--- START ---

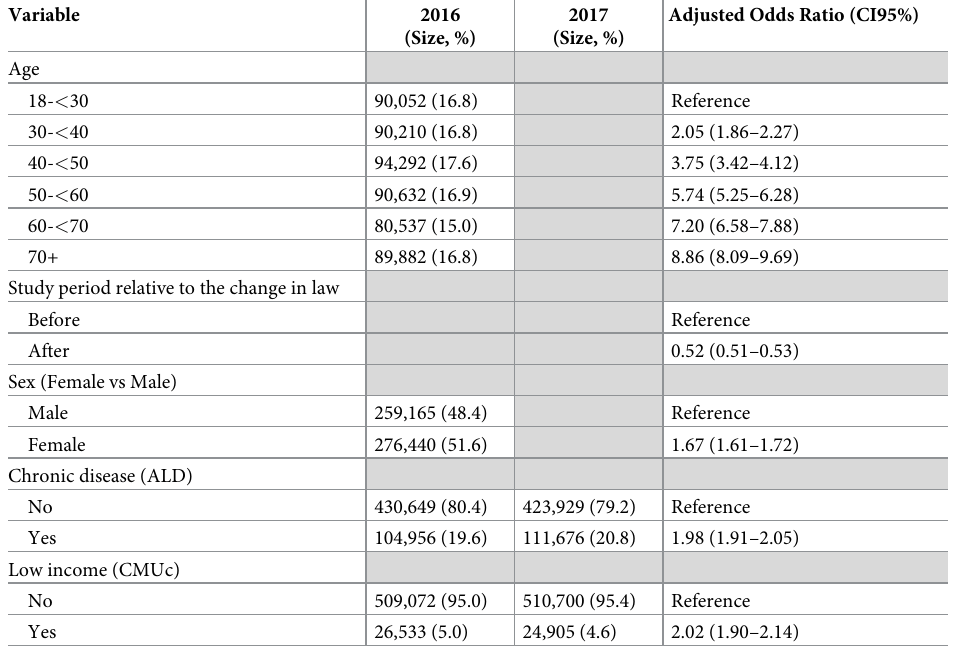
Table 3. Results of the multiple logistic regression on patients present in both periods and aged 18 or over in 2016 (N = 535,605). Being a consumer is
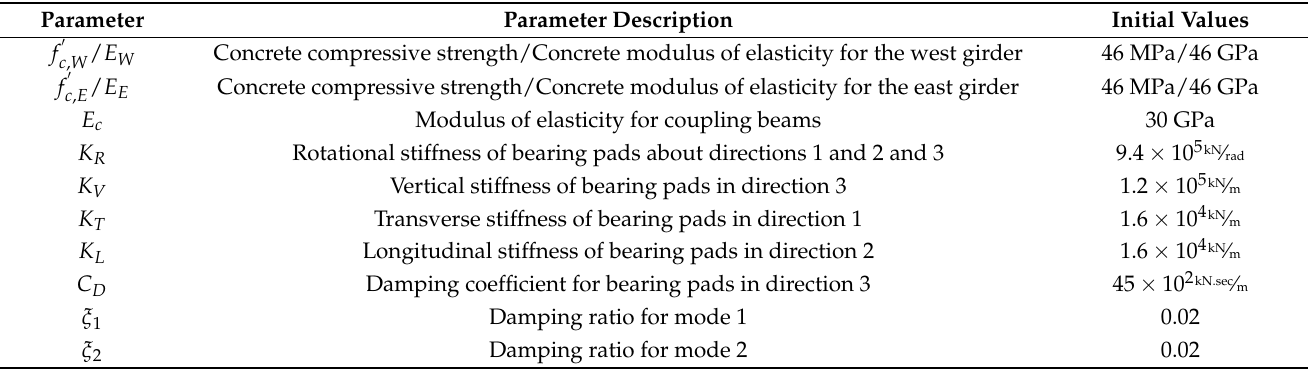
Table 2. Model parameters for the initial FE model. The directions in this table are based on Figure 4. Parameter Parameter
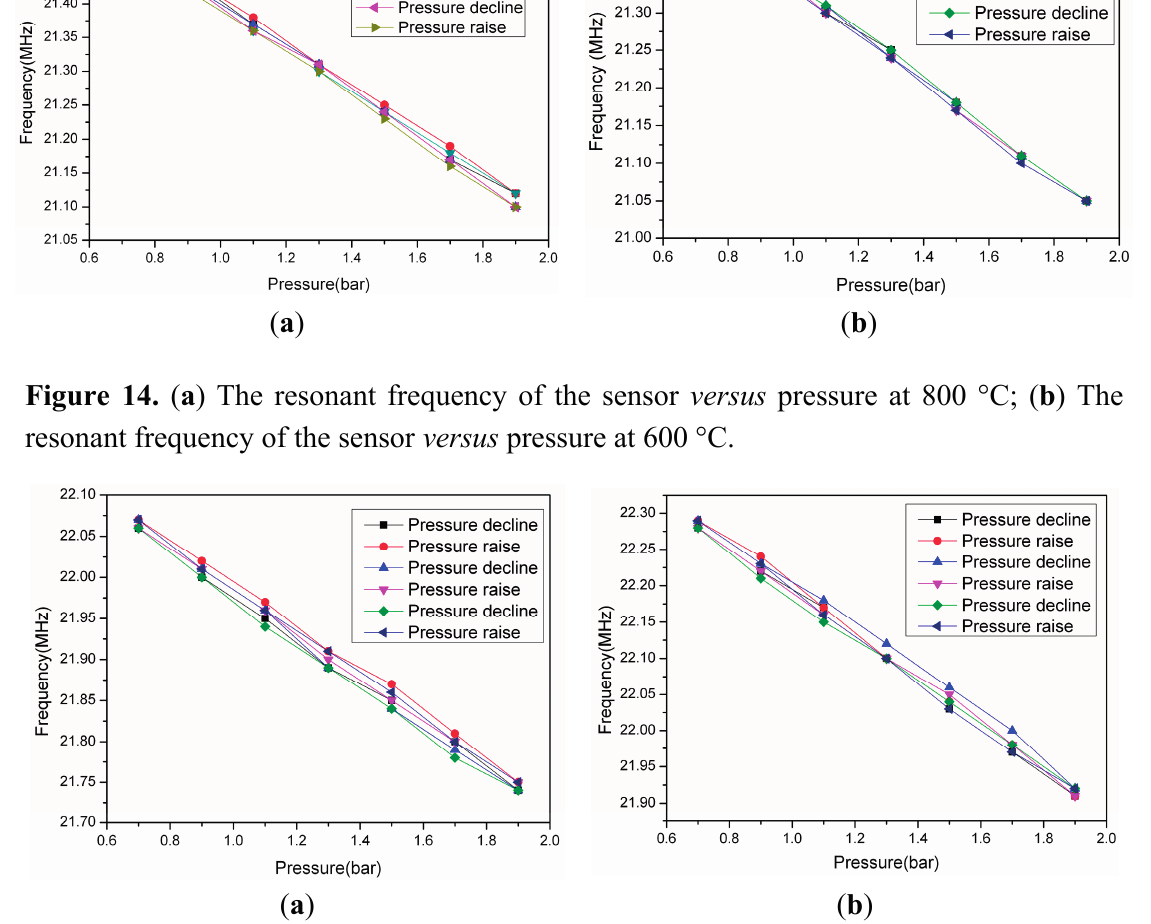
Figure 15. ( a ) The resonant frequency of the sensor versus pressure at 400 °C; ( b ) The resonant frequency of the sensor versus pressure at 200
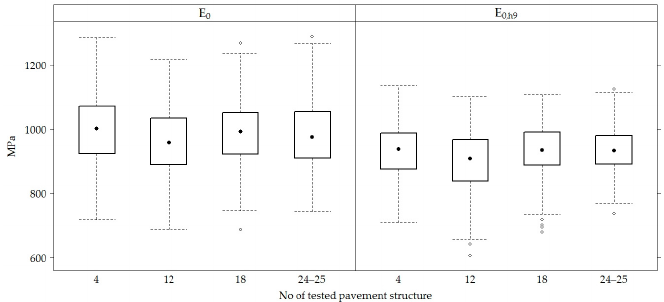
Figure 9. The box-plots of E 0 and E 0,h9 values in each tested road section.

--- END ---

Copy each line of the listing in which the word "Figure" can be found.

▶ **Written reply**
Table 2. Model parameters for the initial FE model. The directions in this table are based on Figure 4. Parameter Parameter
Figure 15. ( a ) The resonant frequency of the sensor versus pressure at 400 °C; ( b ) The resonant frequency of the sensor versus pressure at 200
Figure 9. The box-plots of E 0 and E 0,h9 values in each tested road section.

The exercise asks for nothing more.